A novel delivery system for enhancing bioavailability of S-adenosyl-L-methionine: Pectin nanoparticles-in-microparticles and their in vitro - in vivo evaluation'

Ergin A. D., SEZGİN BAYINDIR Z., ÖZÇELİKAY A. T., YÜKSEL N.

JOURNAL OF DRUG DELIVERY SCIENCE AND TECHNOLOGY, cilt.61, 2021 (SCI-Expanded) identifier identifier

  • Yayın Türü: Makale / Tam Makale
  • Cilt numarası: 61
  • Basım Tarihi: 2021
  • Doi Numarası: 10.1016/j.jddst.2020.102096
  • Dergi Adı: JOURNAL OF DRUG DELIVERY SCIENCE AND TECHNOLOGY
  • Derginin Tarandığı İndeksler: Science Citation Index Expanded (SCI-EXPANDED), Scopus, Biotechnology Research Abstracts, EMBASE
  • Anahtar Kelimeler: S-Adenosyl-L-Methionine, Bioavailability enhancement, Colon targeting, Pectin, Eudragit (R) L100, Fluidized bed coating, Nanoparticles-in-Microparticles
  • Ankara Üniversitesi Adresli: Evet

Özet

Nanoparticles-in-microparticles (NIMs) are novel drug delivery systems, which combine the benefits of nano-, and micro-sized drug carriers within one system to improve the bioavailability of drugs or provide site specific drug delivery. The goal of this work was to study the in vitro and in vivo characteristics of a new pectin nanoparticle based NIM formulation for colon targeted delivery of S-adenosyl-L-methionine (SAMe). The effects of different formulation parameters on physicochemical characteristics of pectin nanoparticles prepared by ionicgelation method were estimated by a factorial design. The studied formulation variables were different amounts of drug, pectin and crosslinking agent. NIMs were prepared using fluidized bed technology by coating the optimum nanoparticle formulation (particle size 301.5 +/- 20.3 nm, zeta potential: -16.3 +/- 1.7 mV, entrapment efficiency: 74.80 +/- 3.75%, product yield: 69.61%) on inert pellets via subcoating and pH- sensitive functional coating materials. NIMs were characterized by particle size, surface charge, morphology, entrapment efficiency, DSC, XRPD, in vitro drug release in the presence and absence of enzymes (pepsin and pectinase) in simulated gastric and colonic fluids.

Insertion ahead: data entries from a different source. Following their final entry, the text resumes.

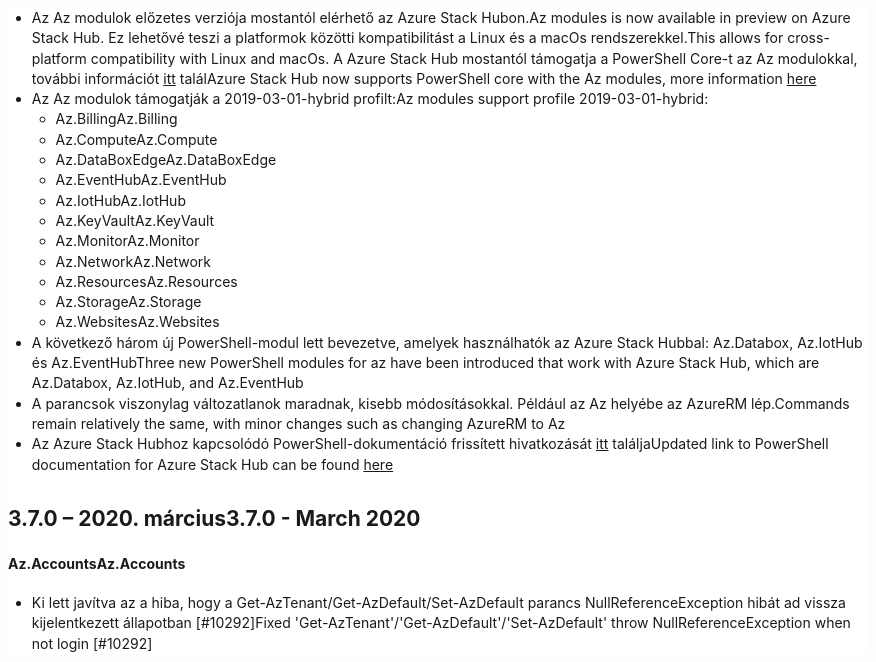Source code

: * <span data-ttu-id="89c97-407">Az Az modulok előzetes verziója mostantól elérhető az Azure Stack Hubon.</span><span class="sxs-lookup"><span data-stu-id="89c97-407">Az modules is now available in preview on Azure Stack Hub.</span></span> <span data-ttu-id="89c97-408">Ez lehetővé teszi a platformok közötti kompatibilitást a Linux és a macOs rendszerekkel.</span><span class="sxs-lookup"><span data-stu-id="89c97-408">This allows for cross-platform compatibility with Linux and macOs.</span></span> <span data-ttu-id="89c97-409">A Azure Stack Hub mostantól támogatja a PowerShell Core-t az Az modulokkal, további információt [itt](https://aka.ms/az4AzureStack) talál</span><span class="sxs-lookup"><span data-stu-id="89c97-409">Azure Stack Hub now supports PowerShell core with the Az modules, more information [here](https://aka.ms/az4AzureStack)</span></span>
* <span data-ttu-id="89c97-410">Az Az modulok támogatják a 2019-03-01-hybrid profilt:</span><span class="sxs-lookup"><span data-stu-id="89c97-410">Az modules support profile 2019-03-01-hybrid:</span></span>
  - <span data-ttu-id="89c97-411">Az.Billing</span><span class="sxs-lookup"><span data-stu-id="89c97-411">Az.Billing</span></span>
  - <span data-ttu-id="89c97-412">Az.Compute</span><span class="sxs-lookup"><span data-stu-id="89c97-412">Az.Compute</span></span>
  - <span data-ttu-id="89c97-413">Az.DataBoxEdge</span><span class="sxs-lookup"><span data-stu-id="89c97-413">Az.DataBoxEdge</span></span>
  - <span data-ttu-id="89c97-414">Az.EventHub</span><span class="sxs-lookup"><span data-stu-id="89c97-414">Az.EventHub</span></span>
  - <span data-ttu-id="89c97-415">Az.IotHub</span><span class="sxs-lookup"><span data-stu-id="89c97-415">Az.IotHub</span></span>
  - <span data-ttu-id="89c97-416">Az.KeyVault</span><span class="sxs-lookup"><span data-stu-id="89c97-416">Az.KeyVault</span></span>
  - <span data-ttu-id="89c97-417">Az.Monitor</span><span class="sxs-lookup"><span data-stu-id="89c97-417">Az.Monitor</span></span>
  - <span data-ttu-id="89c97-418">Az.Network</span><span class="sxs-lookup"><span data-stu-id="89c97-418">Az.Network</span></span>
  - <span data-ttu-id="89c97-419">Az.Resources</span><span class="sxs-lookup"><span data-stu-id="89c97-419">Az.Resources</span></span>
  - <span data-ttu-id="89c97-420">Az.Storage</span><span class="sxs-lookup"><span data-stu-id="89c97-420">Az.Storage</span></span>
  - <span data-ttu-id="89c97-421">Az.Websites</span><span class="sxs-lookup"><span data-stu-id="89c97-421">Az.Websites</span></span>
* <span data-ttu-id="89c97-422">A következő három új PowerShell-modul lett bevezetve, amelyek használhatók az Azure Stack Hubbal: Az.Databox, Az.IotHub és Az.EventHub</span><span class="sxs-lookup"><span data-stu-id="89c97-422">Three new PowerShell modules for az have been introduced that work with Azure Stack Hub, which are Az.Databox, Az.IotHub, and Az.EventHub</span></span>
* <span data-ttu-id="89c97-423">A parancsok viszonylag változatlanok maradnak, kisebb módosításokkal. Például az Az helyébe az AzureRM lép.</span><span class="sxs-lookup"><span data-stu-id="89c97-423">Commands remain relatively the same, with minor changes such as changing AzureRM to Az</span></span>
* <span data-ttu-id="89c97-424">Az Azure Stack Hubhoz kapcsolódó PowerShell-dokumentáció frissített hivatkozását [itt](https://aka.ms/InstallASHPowerShell) találja</span><span class="sxs-lookup"><span data-stu-id="89c97-424">Updated link to PowerShell documentation for Azure Stack Hub can be found [here](https://aka.ms/InstallASHPowerShell)</span></span>

## <a name="370---march-2020"></a><span data-ttu-id="89c97-425">3.7.0 – 2020. március</span><span class="sxs-lookup"><span data-stu-id="89c97-425">3.7.0 - March 2020</span></span>
#### <a name="azaccounts"></a><span data-ttu-id="89c97-426">Az.Accounts</span><span class="sxs-lookup"><span data-stu-id="89c97-426">Az.Accounts</span></span>
* <span data-ttu-id="89c97-427">Ki lett javítva az a hiba, hogy a Get-AzTenant/Get-AzDefault/Set-AzDefault parancs NullReferenceException hibát ad vissza kijelentkezett állapotban [#10292]</span><span class="sxs-lookup"><span data-stu-id="89c97-427">Fixed 'Get-AzTenant'/'Get-AzDefault'/'Set-AzDefault' throw NullReferenceException when not login [#10292]</span></span>
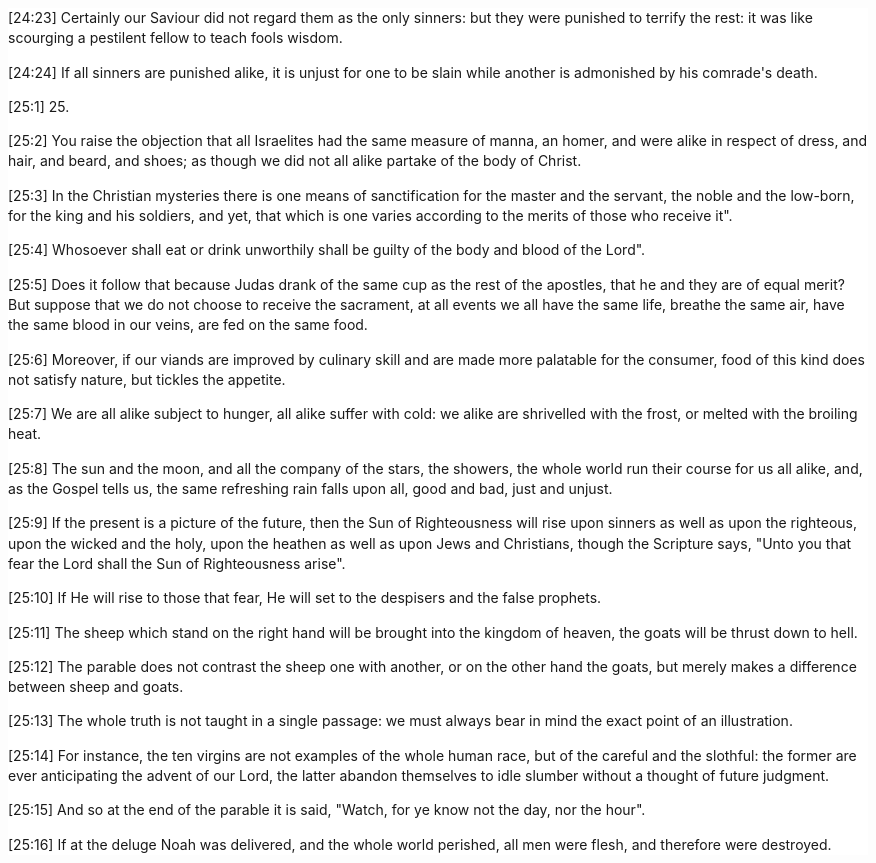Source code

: [24:23] Certainly our Saviour did not regard them as the only sinners: but they were punished to terrify the rest: it was like scourging a pestilent fellow to teach fools wisdom.

[24:24] If all sinners are punished alike, it is unjust for one to be slain while another is admonished by his comrade's death.

[25:1] 25.

[25:2] You raise the objection that all Israelites had the same measure of manna, an homer, and were alike in respect of dress, and hair, and beard, and shoes; as though we did not all alike partake of the body of Christ.

[25:3] In the Christian mysteries there is one means of sanctification for the master and the servant, the noble and the low-born, for the king and his soldiers, and yet, that which is one varies according to the merits of those who receive it".

[25:4] Whosoever shall eat or drink unworthily shall be guilty of the body and blood of the Lord".

[25:5] Does it follow that because Judas drank of the same cup as the rest of the apostles, that he and they are of equal merit? But suppose that we do not choose to receive the sacrament, at all events we all have the same life, breathe the same air, have the same blood in our veins, are fed on the same food.

[25:6] Moreover, if our viands are improved by culinary skill and are made more palatable for the consumer, food of this kind does not satisfy nature, but tickles the appetite.

[25:7] We are all alike subject to hunger, all alike suffer with cold: we alike are shrivelled with the frost, or melted with the broiling heat.

[25:8] The sun and the moon, and all the company of the stars, the showers, the whole world run their course for us all alike, and, as the Gospel tells us, the same refreshing rain falls upon all, good and bad, just and unjust.

[25:9] If the present is a picture of the future, then the Sun of Righteousness will rise upon sinners as well as upon the righteous, upon the wicked and the holy, upon the heathen as well as upon Jews and Christians, though the Scripture says, "Unto you that fear the Lord shall the Sun of Righteousness arise".

[25:10] If He will rise to those that fear, He will set to the despisers and the false prophets.

[25:11] The sheep which stand on the right hand will be brought into the kingdom of heaven, the goats will be thrust down to hell.

[25:12] The parable does not contrast the sheep one with another, or on the other hand the goats, but merely makes a difference between sheep and goats.

[25:13] The whole truth is not taught in a single passage: we must always bear in mind the exact point of an illustration.

[25:14] For instance, the ten virgins are not examples of the whole human race, but of the careful and the slothful: the former are ever anticipating the advent of our Lord, the latter abandon themselves to idle slumber without a thought of future judgment.

[25:15] And so at the end of the parable it is said, "Watch, for ye know not the day, nor the hour".

[25:16] If at the deluge Noah was delivered, and the whole world perished, all men were flesh, and therefore were destroyed.
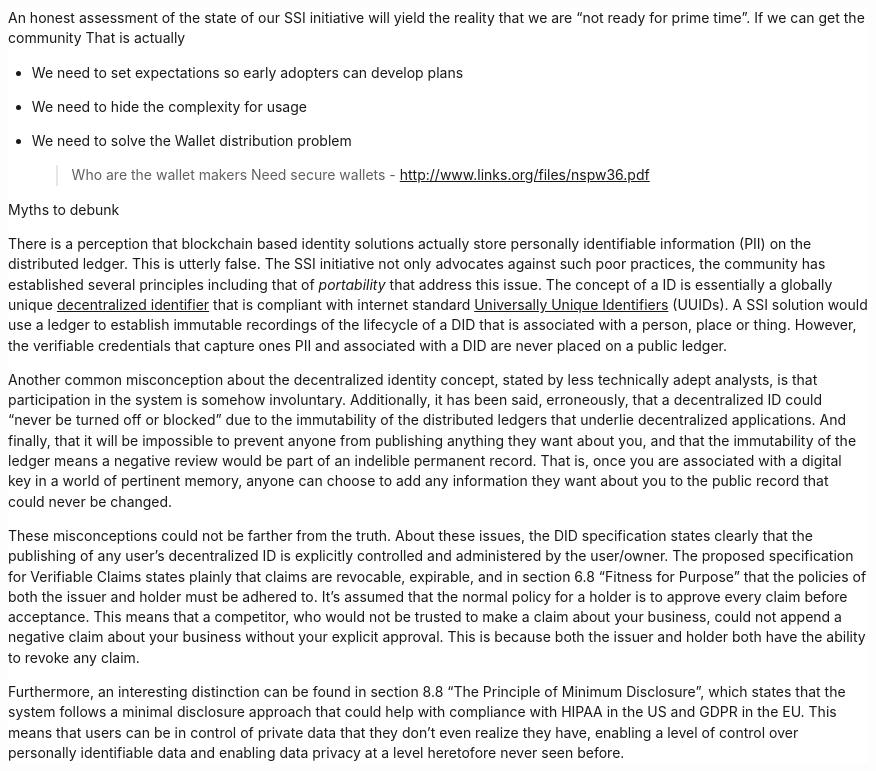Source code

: An honest assessment of the state of our SSI initiative will yield the
reality that we are “not ready for prime time”. If we can get the
community That is actually

-   We need to set expectations so early adopters can develop plans

-   We need to hide the complexity for usage

-   We need to solve the Wallet distribution problem
    >   Who are the wallet makers
    >   Need secure wallets - http://www.links.org/files/nspw36.pdf

Myths to debunk

There is a perception that blockchain based identity solutions actually
store personally identifiable information (PII) on the distributed
ledger. This is utterly false. The SSI initiative not only advocates
against such poor practices, the community has established several
principles including that of *portability* that address this issue. The
concept of a ID is essentially a globally unique [decentralized
identifier](https://w3c-ccg.github.io/did-spec/#dfn-did) that is
compliant with internet standard [Universally Unique
Identifiers](https://en.wikipedia.org/wiki/Universally_unique_identifier)
(UUIDs). A SSI solution would use a ledger to establish immutable
recordings of the lifecycle of a DID that is associated with a person,
place or thing. However, the verifiable credentials that capture ones
PII and associated with a DID are never placed on a public ledger.

Another common misconception about the decentralized identity concept,
stated by less technically adept analysts, is that participation in the
system is somehow involuntary. Additionally, it has been said,
erroneously, that a decentralized ID could “never be turned off or
blocked” due to the immutability of the distributed ledgers that
underlie decentralized applications. And finally, that it will be
impossible to prevent anyone from publishing anything they want about
you, and that the immutability of the ledger means a negative review
would be part of an indelible permanent record. That is, once you are
associated with a digital key in a world of pertinent memory, anyone can
choose to add any information they want about you to the public record
that could never be changed.

These misconceptions could not be farther from the truth. About these
issues, the DID specification states clearly that the publishing of any
user’s decentralized ID is explicitly controlled and administered by the
user/owner. The proposed specification for Verifiable Claims states
plainly that claims are revocable, expirable, and in section 6.8
“Fitness for Purpose” that the policies of both the issuer and holder
must be adhered to. It’s assumed that the normal policy for a holder is
to approve every claim before acceptance. This means that a competitor,
who would not be trusted to make a claim about your business, could not
append a negative claim about your business without your explicit
approval. This is because both the issuer and holder both have the
ability to revoke any claim.

Furthermore, an interesting distinction can be found in section 8.8 “The
Principle of Minimum Disclosure”, which states that the system follows a
minimal disclosure approach that could help with compliance with HIPAA
in the US and GDPR in the EU. This means that users can be in control of
private data that they don’t even realize they have, enabling a level of
control over personally identifiable data and enabling data privacy at a
level heretofore never seen before.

The in vitro drug release studies suggested retarded drug release, which was interpreted as an advantage for improving oral bioavailability of SAMe via colonic absorption. Comparative bioavailability of SAMe was determined after oral administration of pure SAMe solution, SAMe loaded pectin nanoparticles and NIMs to Wistar rats. Although inter-subject variability was observed, the relative bioavailability of SAMe (260%) increased via oral NIMs administration. This outcome should be supported with further bioavailability studies in larger groups. Overall, this study suggests that developed fluidized bed coating technique can be used to construct solid microparticular systems for colonic delivery of nanoparticles and overcome the difficulties in processing nanoparticles.